Pollard’s Law of Complexity: Things are the way they are for a reason. If you want to change something, it helps to know that reason. If that reason is complex, success at changing it is unlikely, and adapting to it is probably a better strategy.
I keep citing them on this blog because I keep discovering how consistently true they are, primarily with reference to my own situation, but also from what others tell me, or describe. I could have worded them as advice on what to believe or what to do, and put them in a nice poster. But the truth is that not very many people like them. They’re messy and complex, and the advice that they imply (don’t try to be what you’re not; if you’re a procrastinator your only hope is to try to find some way to make what you don’t want to do easier or more fun; nobody knows anything and no one is in control, so stop expecting governments and leaders to make anything better, ever; stop trying to change the world and accept that no matter what we do we’re more-or-less fucked) is not what people want to hear. So they choose not to listen.
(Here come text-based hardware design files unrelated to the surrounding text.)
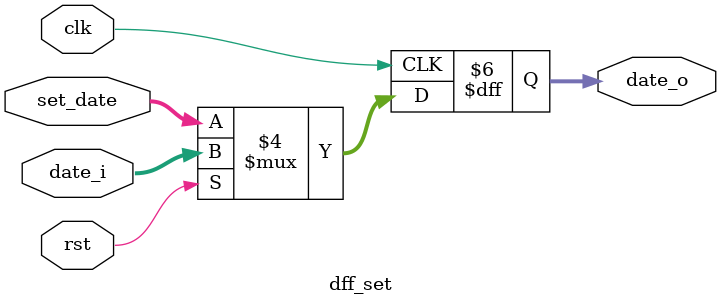
<source format=v>
module dff_set #(//节拍器
	parameter DW = 32
)
(
	input wire 			 clk,
	input wire 			 rst,
	input wire  [DW-1:0] set_date,
	input wire  [DW-1:0] date_i,
	output reg  [DW-1:0] date_o
);


	always @(posedge clk)begin
		if(rst == 1'b0)
			date_o <= set_date;
		else
			date_o <= date_i;
	end


endmodule

</source>
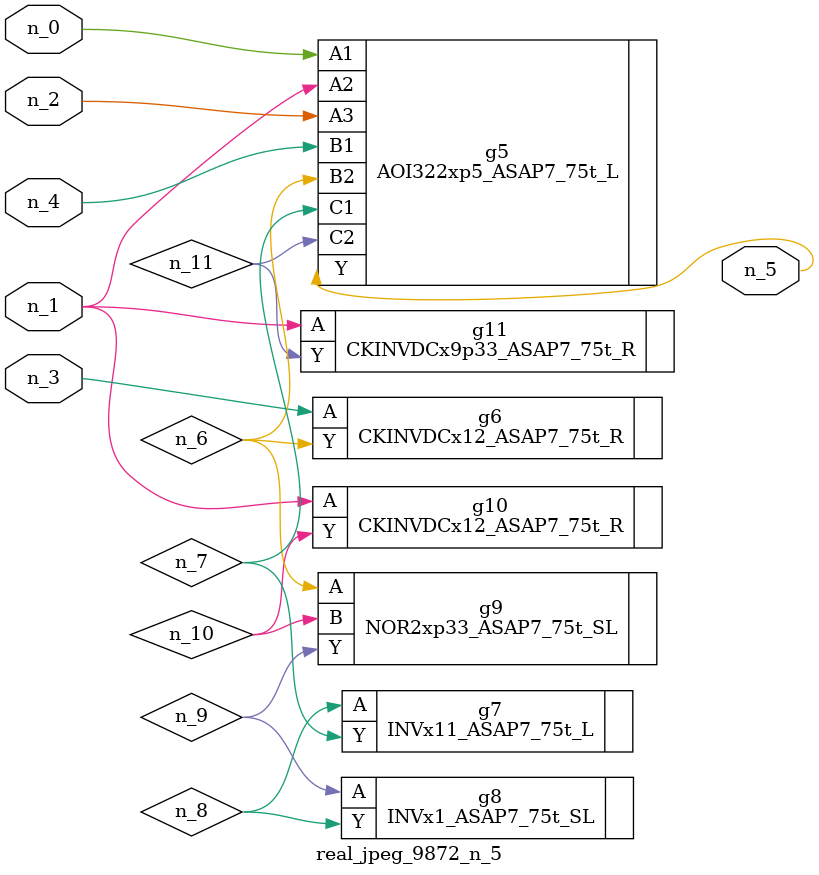
<source format=v>
module real_jpeg_9872_n_5 (n_4, n_0, n_1, n_2, n_3, n_5);

input n_4;
input n_0;
input n_1;
input n_2;
input n_3;

output n_5;

wire n_8;
wire n_11;
wire n_6;
wire n_7;
wire n_10;
wire n_9;

AOI322xp5_ASAP7_75t_L g5 ( 
.A1(n_0),
.A2(n_1),
.A3(n_2),
.B1(n_4),
.B2(n_6),
.C1(n_7),
.C2(n_11),
.Y(n_5)
);

CKINVDCx12_ASAP7_75t_R g10 ( 
.A(n_1),
.Y(n_10)
);

CKINVDCx9p33_ASAP7_75t_R g11 ( 
.A(n_1),
.Y(n_11)
);

CKINVDCx12_ASAP7_75t_R g6 ( 
.A(n_3),
.Y(n_6)
);

NOR2xp33_ASAP7_75t_SL g9 ( 
.A(n_6),
.B(n_10),
.Y(n_9)
);

INVx11_ASAP7_75t_L g7 ( 
.A(n_8),
.Y(n_7)
);

INVx1_ASAP7_75t_SL g8 ( 
.A(n_9),
.Y(n_8)
);


endmodule
</source>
I get that. I’m not an evangelist for my beliefs. Daniel Quinn advises “People will listen when they’re ready to listen and not before.” I’m not privy to any knowledge that others can’t obtain with a bit of research, but I don’t expect many people to read what I have read in doing my research because the messages are not those they want to hear — they don’t jibe with their worldview. They didn’t jibe with mine for a long time, and it’s only by accident that they did, at exactly the time I was ready to listen to them.
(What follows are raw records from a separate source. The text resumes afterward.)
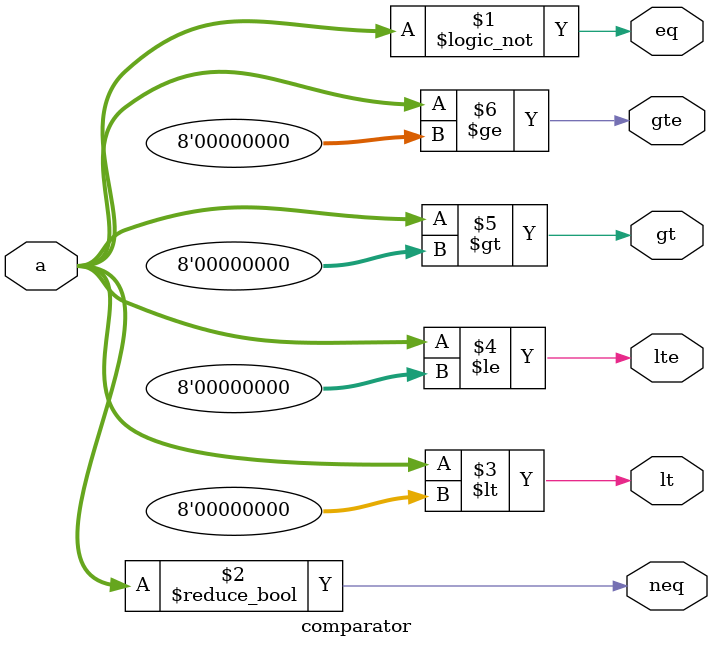
<source format=sv>

module comparator #(parameter N = 8, parameter [N-1:0] b = 0) 
	(input logic [N-1:0] a,
	output logic eq, neq, lt, lte, gt, gte);
    
	assign eq = (a == b); 
	assign neq = (a != b);
	assign lt = (a < b); 
	assign lte = (a <= b); 
	assign gt = (a > b); 
	assign gte = (a >= b); 
endmodule

</source>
Fortunately, I don’t have my heart set on writing a self-help book. And I’m not particularly concerned that over the years the readership of this blog has dwindled by more than half as its messages have become more complex and more grim.
Likewise, unlike many business leaders, new age gurus and alternative culture humanists, I don’t believe you can change a culture (except, as a few business and political leaders have discovered, by exterminating the existing members and bringing in ‘believers’ to replace them). Changing a culture entails changing what most of its people believe, and most people will believe only what they want to believe, regardless of its veracity. And even if through relentless effort you can succeed in forcing them to change their beliefs, that won’t cause them to change their behaviour; it will just make them unhappy and resentful. Stalin and Mao, between them, caused the deaths of 140 million citizens of their beleaguered and accursed countries in their attempt to change their cultures, and in the process changed nothing.
So, having argued for the foolishness of offering advice, here is some advice: If you want to be popular, at least for a while, tell people in a clever way to believe what they already believe (or are finally ready to), and to do what they are already doing (or at least are ready to, or want to do). If you want to be a true friend, don’t proffer advice at all — just listen and empathize and accept them for who they are, what they believe, and what they are likely, and unlikely, to do.
And if you want to really influence people, though in ways you cannot ever predict or control, tell them good stories. But please, if you do, beware of stories’ subversive power, and don’t tell lies or carefully-edited myths. Like the best woods, the best stories are unsynthesized and unvarnished.